WHAT YOU WILL DO:
Exclude every picture. Output verbatim the lines from the one containing "pen holder: present" to the end of the data.

DATA SHOWN:

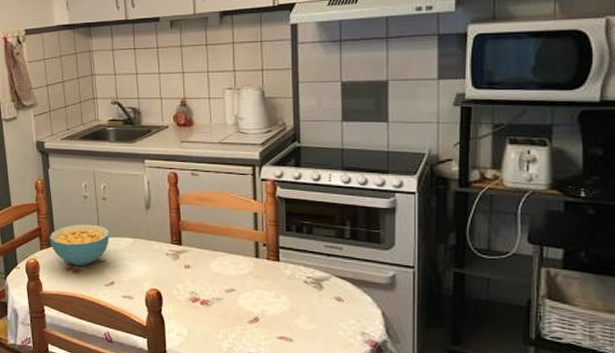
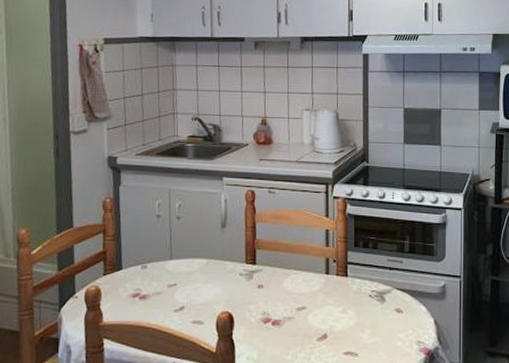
cereal bowl: present [49,224,109,266] -> none [115,245,182,291]

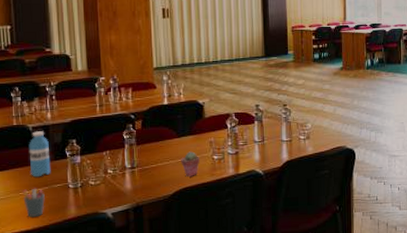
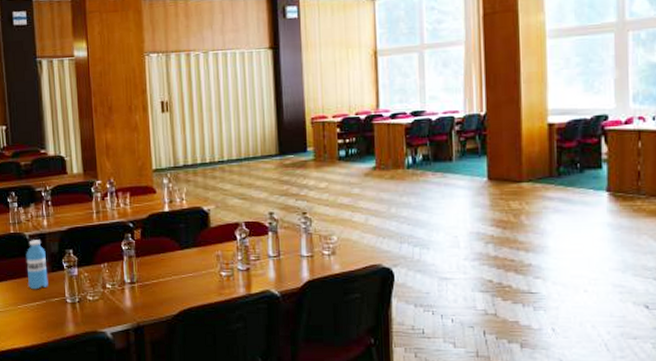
pen holder: present [23,188,45,218] -> none [21,301,43,333]
potted succulent: present [181,151,199,177] -> none [185,266,205,295]

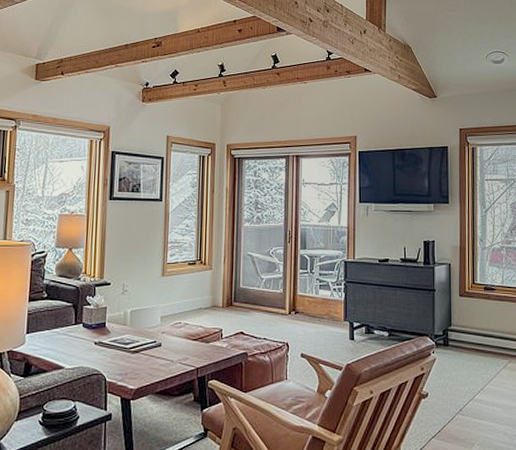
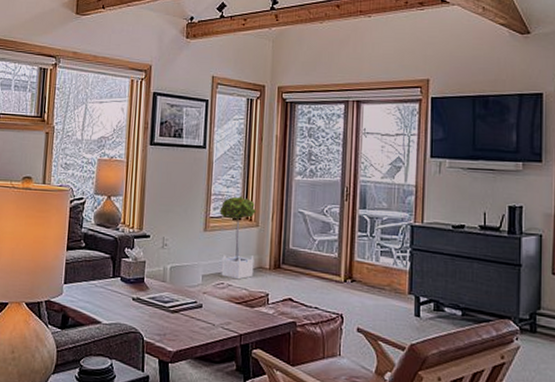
potted tree: none [176,242,209,319] -> present [219,195,256,280]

RESULT OF THE EXERCISE:
pen holder: present [23,188,45,218] -> none [21,301,43,333]
potted succulent: present [181,151,199,177] -> none [185,266,205,295]

potted tree: none [176,242,209,319] -> present [219,195,256,280]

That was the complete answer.